Dutch Empathic Environment Livinglabs; empathische woonomgeving
Presentatie: Dr. Gerald Gosselink-Ramos, HAN hogeschool.
Empathische woonomgeving
Huis als Mantelzorger is een testlocatie van DEEL met allerlei innovaties waarbij het huis de taak van de mantelzorger overneemt. Gerald laat verschillende toepassingen van de empathische woning zien. Veel is ontwikkeld voor mensen met dementie, maar blijkt ook voor andere doelgroepen toepasbaar. Voorbeelden zijn:
- Hulp bij dag- en nachtritme
- Hulp om goed te blijven eten; begeleiding bij zelf koken
- Een groene wand voor verticaal tuinieren
- Tactiele prikkels, bijvoorbeeld een knuffelplek
- De inzet van geuren, geluiden afgestemd op wat mensen prettig vinden
- Een geprekstarterstafel met afbeeldingen op digitale schermen die mensen uitnodigen met elkaar in gesprek te gaan
Op basis van ervaringen worden toepassingen voortdurend aangepast of er worden varianten naar individuele voorkeuren ontwikkeld.
Deel richt zich ook op innovaties in de bredere woonomgeving. Een voorbeeld van de empathische wijk is de herinrichting van drie wooncomplexen in Waalre. Hier combineert DEEL verschillende ruimtelijke en technologische toepassingen, zoals:
- Strategisch geplaatste functies om ontmoetingen te bevorderen
- Sensortechnologie en natuurlijke begrenzingen voor veilige looproutes
- Interactieve kunst voor ontspanning en positieve prikkels (bijvoorbeeld een kunstwerk dat menselijke geluiden transformeert in vogelgeluiden)
Wearables met biometrische sensoren kunnen reacties van bewoners op de ruimtelijke omgeving meten: waar ervaren bewoners ontspanning, waar stress?
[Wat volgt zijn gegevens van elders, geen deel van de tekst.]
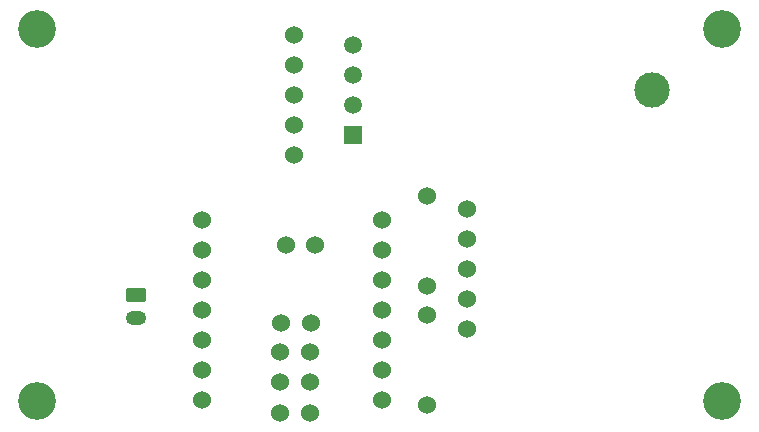
<source format=gbr>
%TF.GenerationSoftware,KiCad,Pcbnew,9.0.4*%
%TF.CreationDate,2025-08-19T16:45:46+02:00*%
%TF.ProjectId,XIAOC6_Occupancy_Battery,5849414f-4336-45f4-9f63-637570616e63,rev?*%
%TF.SameCoordinates,Original*%
%TF.FileFunction,Soldermask,Bot*%
%TF.FilePolarity,Negative*%
%FSLAX46Y46*%
G04 Gerber Fmt 4.6, Leading zero omitted, Abs format (unit mm)*
G04 Created by KiCad (PCBNEW 9.0.4) date 2025-08-19 16:45:46*
%MOMM*%
%LPD*%
G01*
G04 APERTURE LIST*
G04 Aperture macros list*
%AMRoundRect*
0 Rectangle with rounded corners*
0 $1 Rounding radius*
0 $2 $3 $4 $5 $6 $7 $8 $9 X,Y pos of 4 corners*
0 Add a 4 corners polygon primitive as box body*
4,1,4,$2,$3,$4,$5,$6,$7,$8,$9,$2,$3,0*
0 Add four circle primitives for the rounded corners*
1,1,$1+$1,$2,$3*
1,1,$1+$1,$4,$5*
1,1,$1+$1,$6,$7*
1,1,$1+$1,$8,$9*
0 Add four rect primitives between the rounded corners*
20,1,$1+$1,$2,$3,$4,$5,0*
20,1,$1+$1,$4,$5,$6,$7,0*
20,1,$1+$1,$6,$7,$8,$9,0*
20,1,$1+$1,$8,$9,$2,$3,0*%
G04 Aperture macros list end*
%ADD10C,3.000000*%
%ADD11R,1.500000X1.500000*%
%ADD12C,1.500000*%
%ADD13RoundRect,0.250000X-0.625000X0.350000X-0.625000X-0.350000X0.625000X-0.350000X0.625000X0.350000X0*%
%ADD14O,1.750000X1.200000*%
%ADD15C,3.200000*%
%ADD16C,1.524000*%
G04 APERTURE END LIST*
D10*
%TO.C,U3*%
X139592500Y-33690000D03*
D11*
X114292500Y-37500000D03*
D12*
X114292500Y-34960000D03*
X114292500Y-32420000D03*
X114292500Y-29880000D03*
%TD*%
D13*
%TO.C,J1*%
X95850000Y-51000000D03*
D14*
X95850000Y-53000000D03*
%TD*%
D15*
%TO.C,H2*%
X145500000Y-60000000D03*
%TD*%
D16*
%TO.C,U2*%
X116740000Y-59920000D03*
X116740000Y-57380000D03*
X116740000Y-54840000D03*
X116740000Y-52300000D03*
X116740000Y-49760000D03*
X116740000Y-47220000D03*
X116740000Y-44680000D03*
X101500000Y-44680000D03*
X101500000Y-47220000D03*
X101500000Y-49760000D03*
X101500000Y-52300000D03*
X101500000Y-54840000D03*
X101500000Y-57380000D03*
X101500000Y-59920000D03*
X111075000Y-46800000D03*
X108575000Y-46800000D03*
X110575000Y-61000000D03*
X108075000Y-61000000D03*
X110575000Y-58400000D03*
X108075000Y-58400000D03*
X110575000Y-55900000D03*
X108075000Y-55900000D03*
X110675000Y-53400000D03*
X108175000Y-53400000D03*
%TD*%
D15*
%TO.C,H4*%
X87500000Y-28500000D03*
%TD*%
D16*
%TO.C,R1*%
X120500000Y-60310000D03*
X120500000Y-52690000D03*
%TD*%
D15*
%TO.C,H3*%
X87500000Y-60000000D03*
%TD*%
%TO.C,H1*%
X145500000Y-28500000D03*
%TD*%
D16*
%TO.C,R2*%
X120500000Y-50310000D03*
X120500000Y-42690000D03*
%TD*%
%TO.C,U4*%
X123876600Y-43762100D03*
X123876600Y-46302100D03*
X123876600Y-53922100D03*
X123876600Y-51382100D03*
X123876600Y-48842100D03*
%TD*%
%TO.C,U1*%
X109270000Y-39207000D03*
X109270000Y-36667000D03*
X109270000Y-34127000D03*
X109270000Y-31587000D03*
X109270000Y-29047000D03*
%TD*%
M02*

</source>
Dit soort wearables zijn In de ggz zijn algemeen bruikbaar, bijvoorbeeld om oplopende stress tijdig te signaleren.
Tonnie de sociale robot als buddy in de zorg
Presentatie: Wendy Halie, GGZ Oost-Brabant
GGZ Oost-Brabant is drie jaar gelden gestart met Tonnie de sociale robot. Tonnie is een buddy voor zowel de zorgprofessional als de cliënt. Er is begonnen met een pilot voor één cliënt. Met vallen en opstaan heeft de praktijk zich verder ontwikkeld. Op het format van Tonnie kunnen verschillende soorten sociale robots worden aangesloten.
Een belangrijke eis van robotica is dat die makkelijk bedienbaar is. Zorgprofessionals kunnen, in overleg met de cliënt, Tonnie makkelijk vullen met gegevens (“als een outlook-agenda”).
Een eerste functie van Tonnie is om de status van de cliënt te bepalen. ‘Hoe voel je je?’ Afhankelijk van het antwoord kan Tonnie een interventie plegen. Als de persoon zich slecht voelt, zal Tonnie in het ene geval voorstellen wat te gaan wandelen, in het andere geval om zich even terug te trekken in een veilig hoekje. Het is altijd maatwerk.
Een extra stap is dat zorgpersoneel automatisch geïnformeerd wordt over de status van de cliënt. Dit stuit in de praktijk nog op ICT- en privacy-bezwaren. Bij gedeelde telefoons is dit niet toegestaan, bij medewerkers met een eigen smartphone kan dit wel. Hier botsen waarden van privacy-veiligheid en zorgveiligheid met elkaar.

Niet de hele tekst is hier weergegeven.